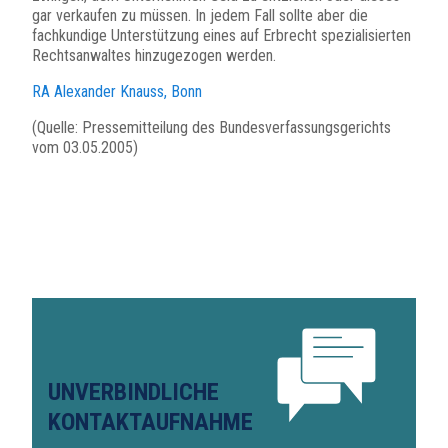
gar verkaufen zu müssen. In jedem Fall sollte aber die
fachkundige Unterstützung eines auf Erbrecht spezialisierten
Rechtsanwaltes hinzugezogen werden.
RA Alexander Knauss, Bonn
(Quelle: Pressemitteilung des Bundesverfassungsgerichts
vom 03.05.2005)
UNVERBINDLICHE
KONTAKTAUFNAHME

◇ ◇ ◇ ◇ ◇ ◇ ◇

Each line from the one containing "vom 03.05.2005)" through the end of the material must be output exactly, and no other line.

RESULT FOR THIS EXERCISE =
vom 03.05.2005)
UNVERBINDLICHE
KONTAKTAUFNAHME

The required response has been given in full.